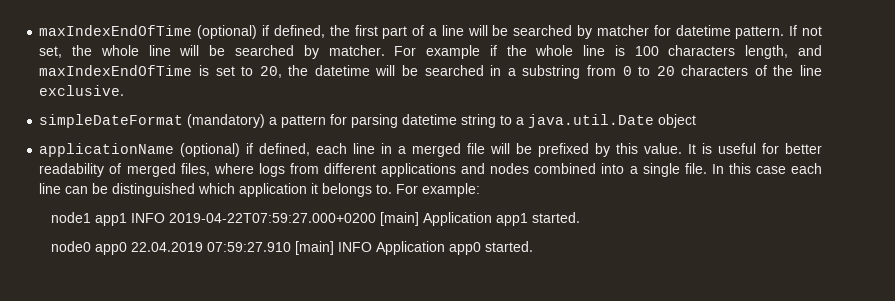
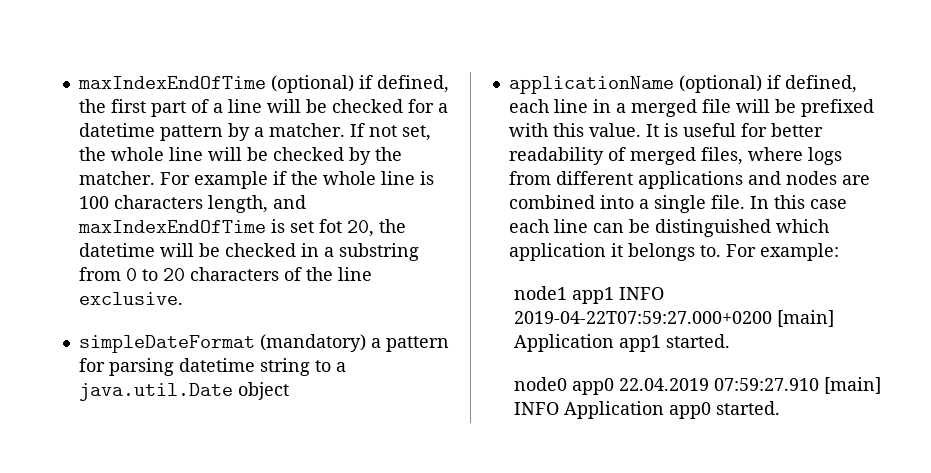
[513,25,785,39] searched by matcher for datetime pattern. -> [331,99,448,113] [78,123,345,141] checked for a datetime pattern by a matcher.
[235,45,319,59] searched by -> [272,147,402,165] checked by the
[241,66,254,76] to -> [318,219,342,233] fot
[424,65,484,76] searched -> [224,243,296,257] checked
[595,143,611,157] by -> [508,123,548,137] with
(530, 168) none -> [841,175,870,185] are

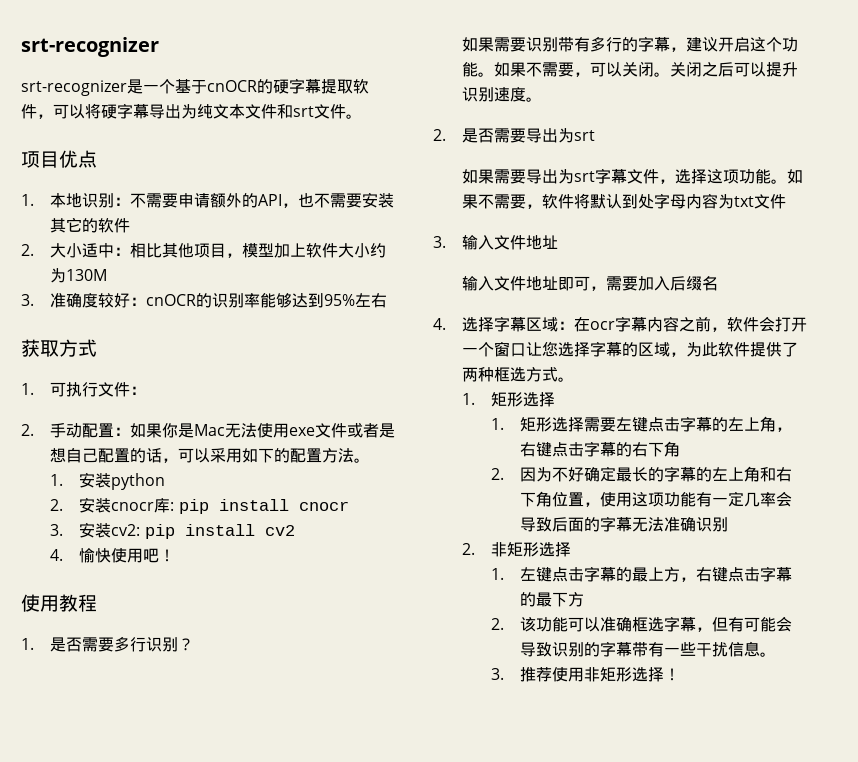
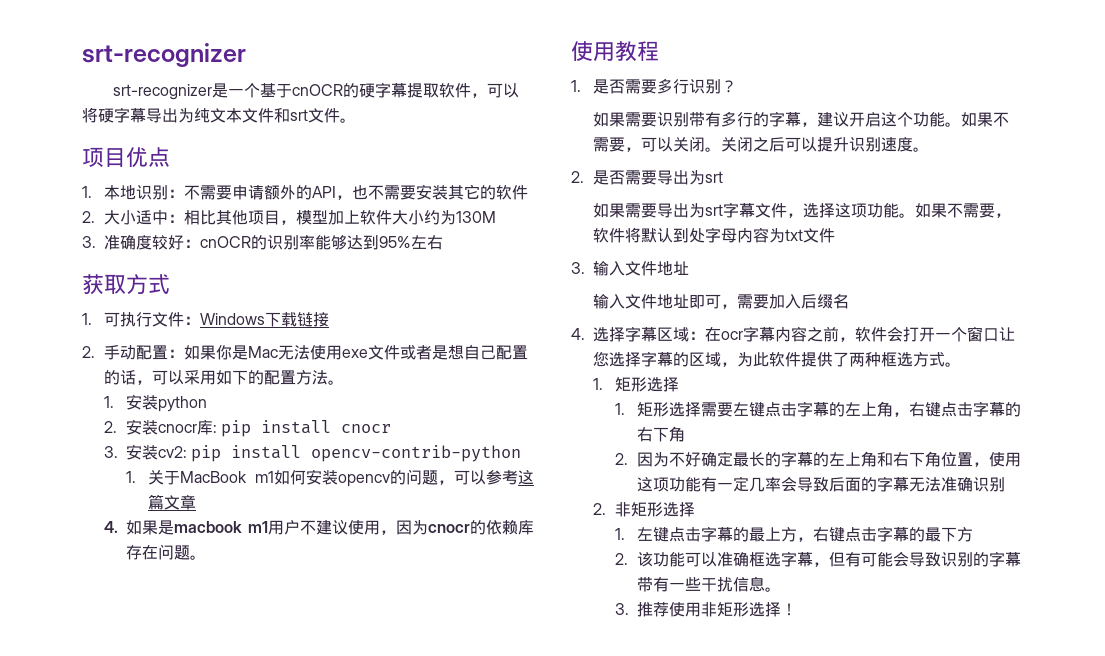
(147, 390) none -> [199,312,329,327] Windows下载链接
[264,525,295,536] [50,548,176,563] cv2 // 4.愉快使用吧！ -> [311,445,522,462] [125,469,534,487] [147,494,196,510] [103,520,534,535] [125,544,206,560] opencv-contrib-python // 1.关于MacBook m1如何安装opencv的问题，可以参考这篇文章 // 4.如果是macbook m1用户不建议使用，因为cnocr的依赖库存在问题。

* * * * *

**TRY IT:** No images belong in the copy. Transcribe every record exactly.

**RESULT OF THE TASK:**
[513,25,785,39] searched by matcher for datetime pattern. -> [331,99,448,113] [78,123,345,141] checked for a datetime pattern by a matcher.
[235,45,319,59] searched by -> [272,147,402,165] checked by the
[241,66,254,76] to -> [318,219,342,233] fot
[424,65,484,76] searched -> [224,243,296,257] checked
[595,143,611,157] by -> [508,123,548,137] with
(530, 168) none -> [841,175,870,185] are

(147, 390) none -> [199,312,329,327] Windows下载链接
[264,525,295,536] [50,548,176,563] cv2 // 4.愉快使用吧！ -> [311,445,522,462] [125,469,534,487] [147,494,196,510] [103,520,534,535] [125,544,206,560] opencv-contrib-python // 1.关于MacBook m1如何安装opencv的问题，可以参考这篇文章 // 4.如果是macbook m1用户不建议使用，因为cnocr的依赖库存在问题。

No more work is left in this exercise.